Regardless of the program, it is possible for anyone, even those who do not identify as LGBT, to make a difference. Even a small group of people can inspire purposeful and productive changes within the agency, facility or general community. The simplest acts can yield the most profound outcomes. Most of all, with the growth of LGBT programs, it is possible for people who are LGBT to transcend stereotypes and misconceptions. The same principles and programming elements could apply to other groups as well. In promoting inclusion and awareness for the LGBT community, we are able to do the same for other groups. The affirming inclusive approach grants investment in and the celebration of possibilities, just as we should invest in and celebrate people — no matter their race, religion, orientation or gender identity.

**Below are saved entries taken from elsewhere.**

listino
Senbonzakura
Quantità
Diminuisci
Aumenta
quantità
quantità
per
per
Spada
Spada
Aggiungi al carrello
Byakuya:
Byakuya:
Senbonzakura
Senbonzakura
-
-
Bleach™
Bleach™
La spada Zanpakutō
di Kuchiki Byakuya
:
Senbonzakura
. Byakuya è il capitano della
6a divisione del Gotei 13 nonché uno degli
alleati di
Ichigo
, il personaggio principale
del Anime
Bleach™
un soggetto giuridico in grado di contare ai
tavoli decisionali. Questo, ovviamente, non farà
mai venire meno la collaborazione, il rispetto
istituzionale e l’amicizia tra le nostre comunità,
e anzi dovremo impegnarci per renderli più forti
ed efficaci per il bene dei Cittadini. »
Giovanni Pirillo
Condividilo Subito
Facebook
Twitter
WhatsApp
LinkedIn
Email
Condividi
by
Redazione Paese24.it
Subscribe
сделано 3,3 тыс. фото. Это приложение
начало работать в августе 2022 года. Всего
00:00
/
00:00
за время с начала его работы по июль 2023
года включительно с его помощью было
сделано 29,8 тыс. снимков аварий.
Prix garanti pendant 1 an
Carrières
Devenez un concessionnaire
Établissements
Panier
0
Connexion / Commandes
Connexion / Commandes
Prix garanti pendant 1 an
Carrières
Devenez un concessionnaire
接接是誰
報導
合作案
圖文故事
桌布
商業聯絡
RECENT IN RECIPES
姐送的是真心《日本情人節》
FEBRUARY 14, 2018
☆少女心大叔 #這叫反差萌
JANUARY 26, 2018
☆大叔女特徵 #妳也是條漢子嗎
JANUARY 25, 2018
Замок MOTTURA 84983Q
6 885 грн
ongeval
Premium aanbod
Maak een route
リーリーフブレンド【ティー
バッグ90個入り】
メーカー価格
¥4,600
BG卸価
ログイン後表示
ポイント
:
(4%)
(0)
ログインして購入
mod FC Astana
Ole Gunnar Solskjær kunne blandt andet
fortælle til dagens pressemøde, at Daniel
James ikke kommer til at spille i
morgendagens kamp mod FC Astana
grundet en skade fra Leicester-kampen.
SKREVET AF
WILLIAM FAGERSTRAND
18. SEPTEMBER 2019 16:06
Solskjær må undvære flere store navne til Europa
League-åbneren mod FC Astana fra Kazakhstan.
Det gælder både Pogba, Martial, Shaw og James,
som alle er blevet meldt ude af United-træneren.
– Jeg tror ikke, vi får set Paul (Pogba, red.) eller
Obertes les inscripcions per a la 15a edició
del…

6 Starting Points for LGBT Programming Through the Affirming Inclusive Approach
- Create and expand partnerships with local and national LGBT centers, organizations and even sports leagues. Invite other agencies, departments and groups as well — especially those with excellent track records for inclusive policies and practices, who can address LGBT presence, visibility and representation.
- Conduct consistent and substantial outreach to members of the LGBT community.
- Reach vulnerable groups within the LGBT community, including the youth and homeless.
- Plan special events for LGBT Pride Month in June and LGBT History Month in October, and participate in LGBT-related campaigns.
- Increase programs and events that focus on intercultural awareness and cultural competency. Prepare and share educational materials. Involve individuals from both the general and LGBT communities and encourage collaboration.
- Examine and modify the culture and language within agencies and facilities to be more inclusive and respectful. Regularly train staff on inclusive language and practices with accountability.
Joseph Martin, M.S., a Contributor to Parks & Recreation magazine, is a Graduate of the University of Idaho.